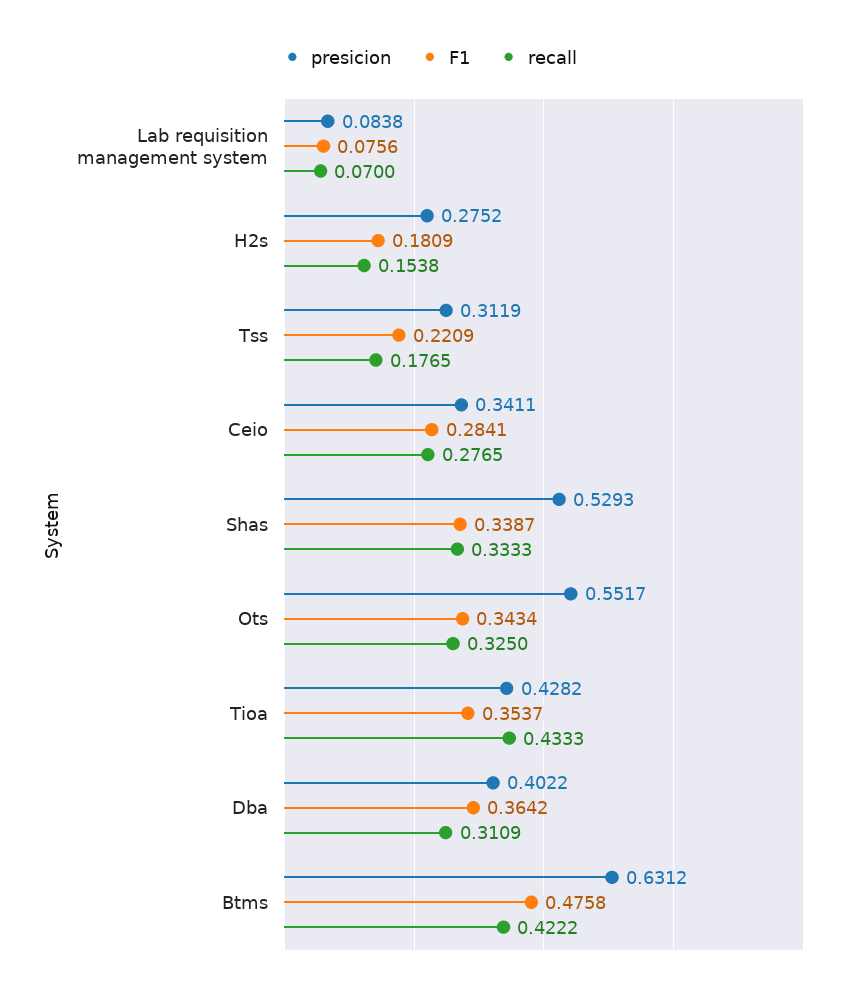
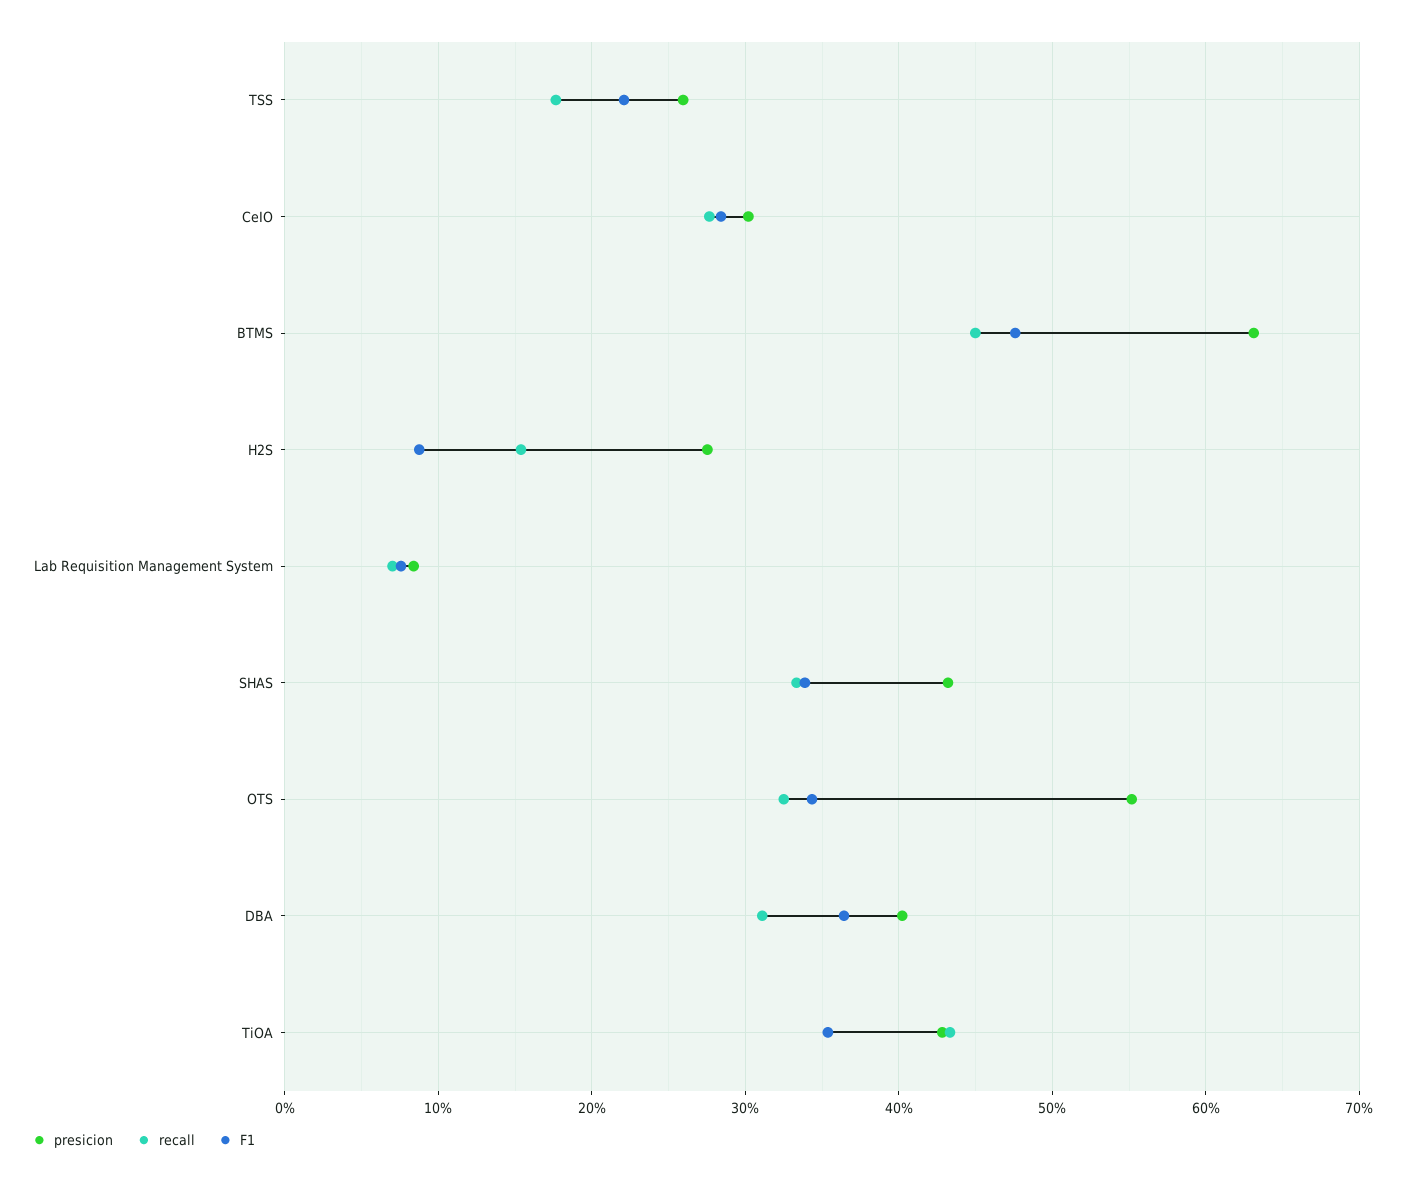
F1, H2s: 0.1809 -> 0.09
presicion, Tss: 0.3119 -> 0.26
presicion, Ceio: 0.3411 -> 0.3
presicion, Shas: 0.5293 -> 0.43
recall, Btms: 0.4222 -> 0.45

--

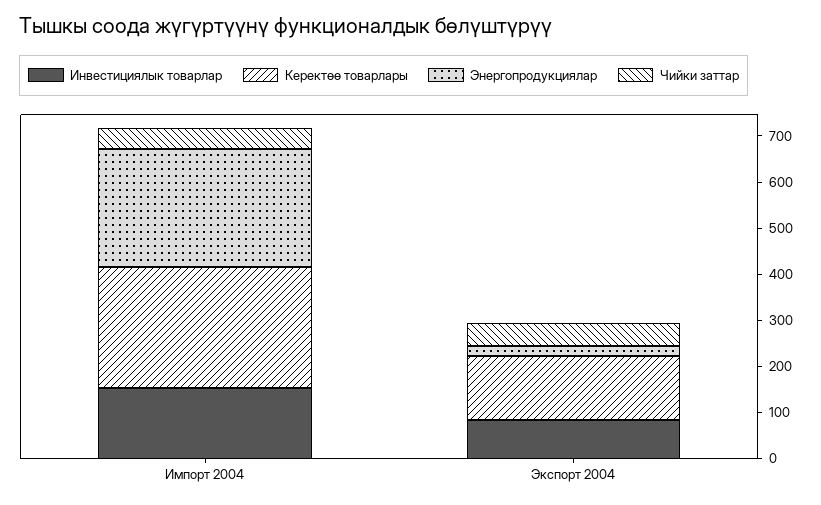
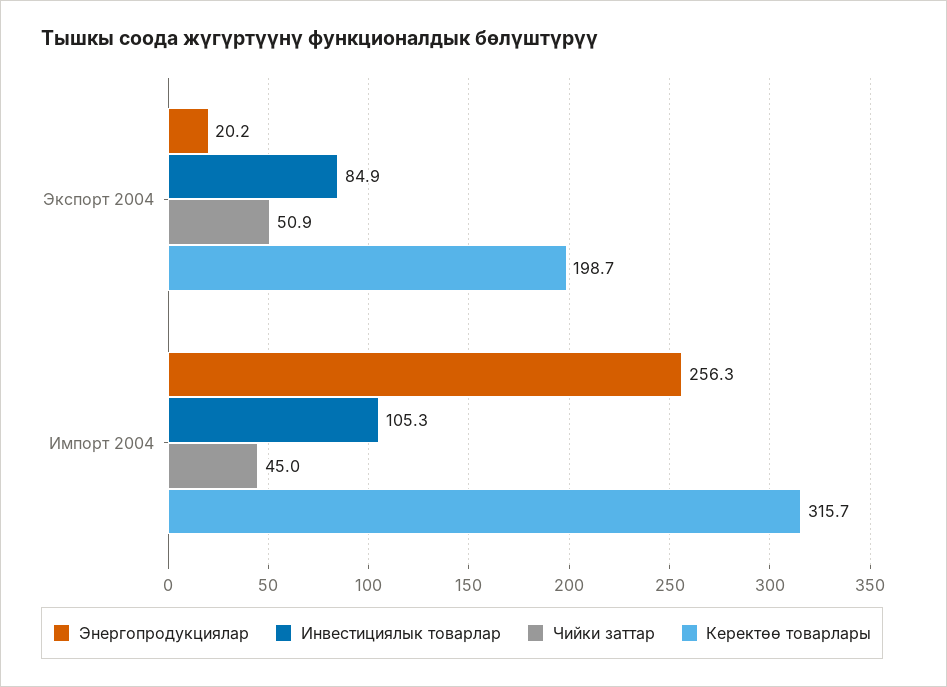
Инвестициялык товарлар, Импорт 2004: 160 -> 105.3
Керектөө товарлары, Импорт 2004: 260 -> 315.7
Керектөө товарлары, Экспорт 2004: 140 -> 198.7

--

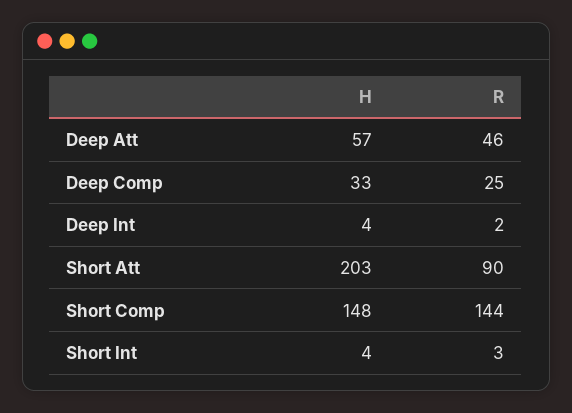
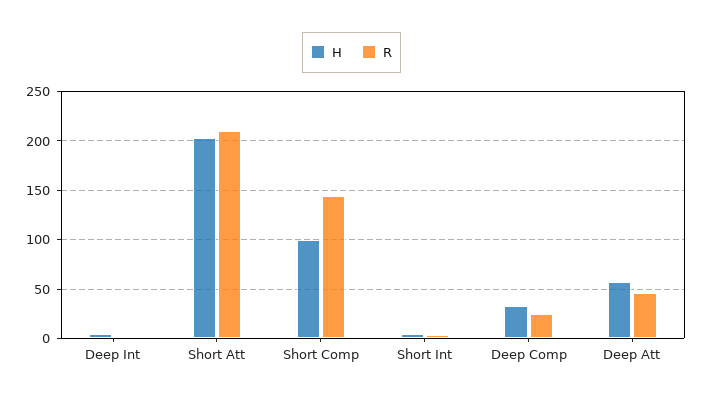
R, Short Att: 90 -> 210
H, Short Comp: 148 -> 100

Written task
Note how many lines in the material hold the word "Керектөө", and give that number with nothing added.

Response below
2